Helfen

Sie nimmt in der Warteschlange am ersten Tag fest meine Hand, vielleicht um sich zu trösten, vielleicht um meine Hand zu wärmen. Ihre Hand ist alt und kräftig und es bleibt unklar, wer wen hält.

Hier geht nichts nur in eine Richtung. Die Hand, die ich Menschen in Notsituationen reiche, ist die Hand, die ich meinen eigenen Ur-Ängsten reiche.

Ich notiere: Füreinander zu sorgen, auch wenn man sich noch nicht kennt, wenn man weder blutsverwandt noch verliebt ineinander ist, ist eine Erinnerung daran, dass wir alle zu dieser Welt gehören. Mich interessiert immer mehr dieses Gefühl von grundsätzlicher, bedingungsloser Zugehörigkeit, und die Möglichkeiten, Fragen und Reibungen, die daraus entstehen können.

In der Realität ist Fürsorgearbeit oft vor allem viel Warten, viel Bürokratie, viel Praxis. Verwirrende Mißverständnisse in der Übersetzungs-App neben sehr schönen sprachlichen Neuschöpfungen. Wände streichen und Müll rausschleppen. Dankbarkeit für die kleinen schönen Momente, für das Mitwippen zur Musik beim gemeinsamen Essen, für den blühenden Kastanienzweig. Menschen, die kleine Kinder betreuen, kennen diese Mischung vermutlich nur zu genau.

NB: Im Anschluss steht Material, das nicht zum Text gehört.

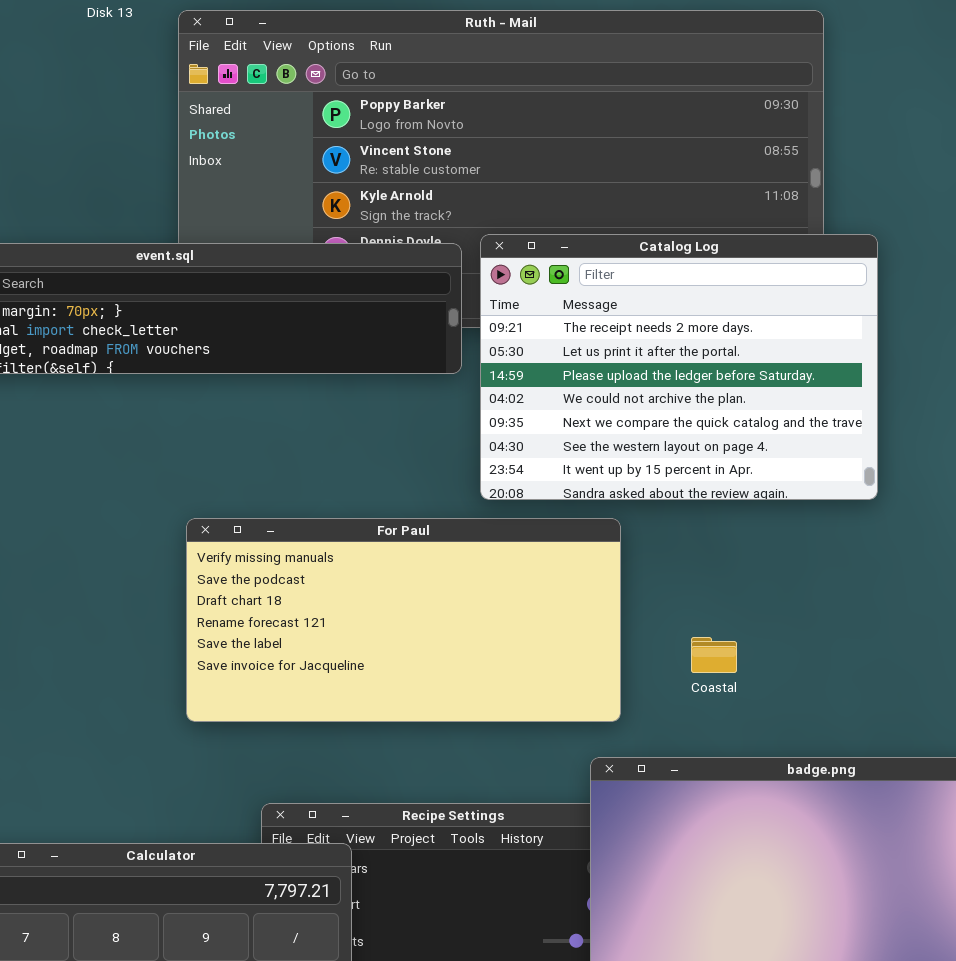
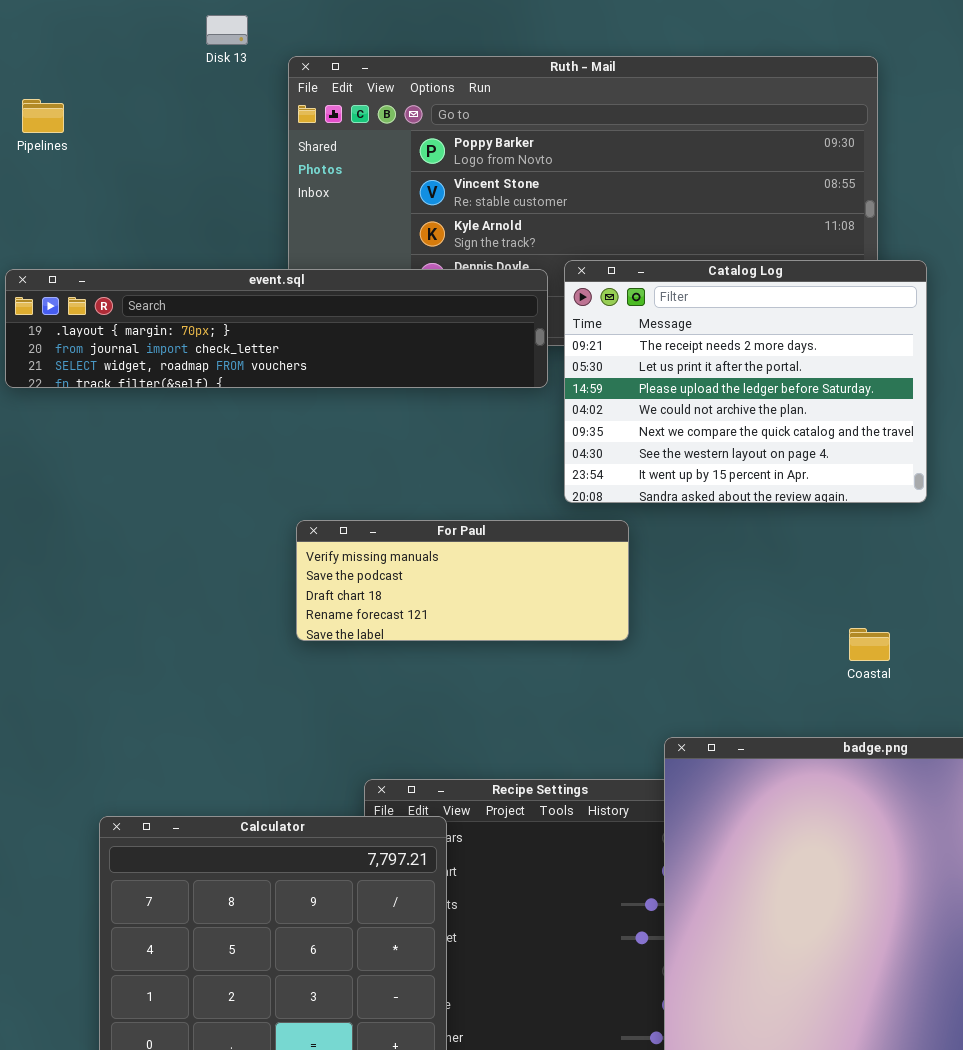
For Paul: [186,518,621,722] -> [296,520,629,641], resized
Coastal: [691,637,737,673] -> [849,628,890,661], moved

Es ist viel Knirschen, mehr in mir als im Äußeren. Eine Person, die aus einem Kriegsgebiet geflohen ist und bei mir unterkommt, schuldet mir keine „schönen kleinen Momente“. Ich bin mittendrin in diesem Geschehen, in dieser ungleichen Machtverteilung, ich kann mich nicht aus dieser Gleichung heraus nehmen. Auch meine Gastfreundschaft ist vielleicht Paul B. Preciado in Ein Apartment auf dem Uranusdoch nur die (mehr oder weniger gewaltsame) Neuaushandlung der Grenzverläufe. Ich kann theoretisch jederzeit sagen „bis hierhin und nicht weiter, jetzt ist es vorbei, jetzt musst du raus“. Damit bleibe ich eine potentielle Gefahr, egal wie viel Vertrauen wir sonst geknüpft haben.

Selbst der von mir gewählte Begriff „Gast“, mit dem ich versuche, respekt- und würdevoll zu sein, verschleiert die Tatsache, dass – egal wie gut es ihr bei mir geht – diese Person nicht freiwillig bei mir zu Besuch ist.

Ich versuche, die Struktur nicht aus den Augen zu verlieren und gleichzeitig die Beziehung in den Mittelpunkt zu stellen. Die beiden Menschen zu sehen, die täglich viel Zeit in den gleichen Räumen verbringen, und beider Bedürfnisse und Wünsche, und die Unterschiede in diesen Bedürfnissen und ihren Gewichtungen.

Ich versuche, in diese Beziehung hineinzugehen wie in jede andere Beziehung, die mir wichtig ist: mit der Bereitschaft, mich verändern zu lassen.